▸ **Task objective**
Please retype the listing below word for word and exclude its images.

......

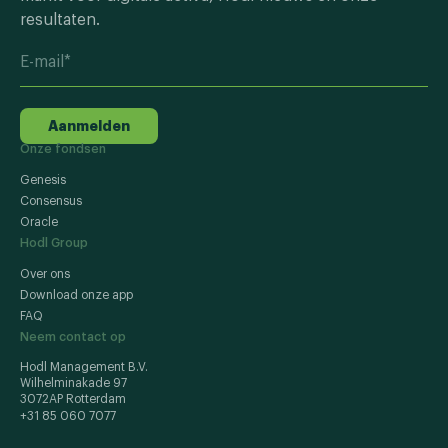
resultaten.
Aanmelden
Onze fondsen
Genesis
Consensus
Oracle
Hodl Group
Over ons
Download onze app
FAQ
Neem contact op
Hodl Management B.V.
Wilhelminakade 97
3072AP Rotterdam
+31 85 060 7077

......

▸ **Response**
resultaten.
Aanmelden
Onze fondsen
Genesis
Consensus
Oracle
Hodl Group
Over ons
Download onze app
FAQ
Neem contact op
Hodl Management B.V.
Wilhelminakade 97
3072AP Rotterdam
+31 85 060 7077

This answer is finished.